Use of GIS Application in Urban Planning Projects
GIS Application help us in forecasting & analysing the undesirable outcomes by preparing model. The greatest risk involved in any project is that the decisions made in haste will prove too costly to implement. To avoid those bad experiences, GIS professionals, experts analysts and planners need to have a well-defined planning methodology often referred to as project life-cycle. Project life cycle of planning project involves setting up of goals and objectives, defining the targets, proper scheduling and estimating budgets for a whole GIS project. These projects are sometimes expensive in terms of both time and money because it requires high-end hardware equipment and software. Data acquisition for the project also becomes very expensive affair for a particular assignment. Cost valuation issues focus on fair determination of staff training, procurement of hardware equipment and software and other costs i.e. data, expert services particularly when comparing alternative implementation scenarios.
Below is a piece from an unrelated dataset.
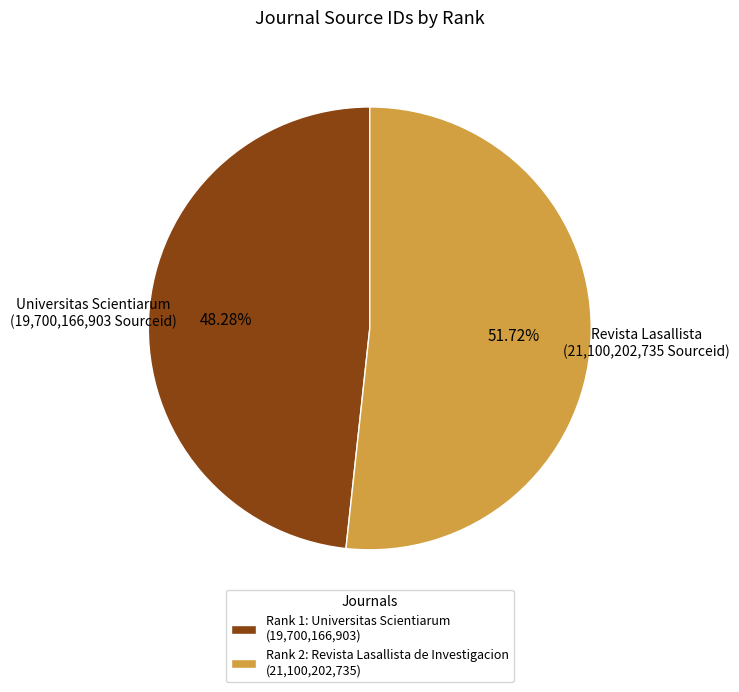

How many segments does this pie chart have?

2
Roughly you can divide the costs of a GIS into the following components:
- Hardware, Software and Maintenance issue– GIS user has to be very clear about the computing environment and software which are being used in projects and aspects like, leadership in industry, flexibility of the software, software customization, stability of the software provider, cost and maintenance of the software are very significant factor for vendor
- Services – Hardware and Software resources to fulfill the GIS project objectives
- Training – For using GIS technology one has to improve a solution to its use and proper training is necessary for thorough knowledge of principles, methods, techniques and practices related to GIS. Also considerable knowledge of computer applications and ability to use a variety of software products, hardware capabilities and a wide variety of software applications is a must for GIS users.
- Data (if obtained from elsewhere) – Data acquisition for GIS planning projects depends on the type of project and it can vary from project to project. Data can be collected from primary or secondary sources (i.e. census data, maps, field data, satellite imagery data).